A na razie? Na razie przyglądamy się polskim miodosytniom. Zgoda, to źle zabrzmiało, miody nie są ersatzem wina, są znakomitym trunkiem o wspaniałych tradycjach. Wiem, miód pitny kojarzy się jak najgorzej, ot, słodkie paskudztwo, lepiące ręce i śmierdzące wódką. Owszem, pod nazwą „miód pitny" można spotkać i takie ekstremalne trunki, ale z równym powodzeniem można pić płyn Borygo, do czego przecież nie namawiam. Od lat za to zachęcam do polskich miodów.

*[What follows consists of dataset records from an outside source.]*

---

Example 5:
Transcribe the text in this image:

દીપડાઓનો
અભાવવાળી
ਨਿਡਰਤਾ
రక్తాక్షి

Jak powstaje miód pitny? Ano z miodu, wody i drożdży. Gdy jedną trzecią nastawu (tego, co fermentuje) stanowi miód, powstaje trójniak, gdy jedną czwartą – czwórniak. Te ostatnie są naturalnie mniej słodkie i bardziej wyczuwamy w nich wszelkie dodatki.

Zobaczmy to na przykładzie. Miodosytnia Augustowska to twór młody i ambitny, będą z nich ludzie. Mamy tu dwa czwórniaki – Kwarciany jest cynamonowo-imbirowy, z nutami pestki, bardzo ładnie ułożony. Drugi to Podlaska Szeptucha i tu uwagę trzeba poczynić, że wbrew temu, co twierdzą miodosytnicy, szeptuchy nie odczyniają uroków i nie zdejmują klątw „często przez ziołowe napary". Prawdziwa szeptucha to pobożna prawosławna chrześcijanka, która, owszem, poda zioła, ale przede wszystkim modli się; omadla – jak mówią – delikwenta i to Bóg udziela łask. No, ale Augustów to Podlasie wyłącznie z województwa... Jednak miód jest świetny, korzenno-ziołowy, zdecydowanie najlepszy z ich oferty.

Z dwóch trójniaków wybieramy Augustowski Późny. Oba wyraźnie słodkie, ale ten jest zdecydowanie grykowy, ziołowy, leśny. Jakkolwiek miody pijemy zawsze schłodzone, jak białe wino, to Późny polecam zwłaszcza na jesień.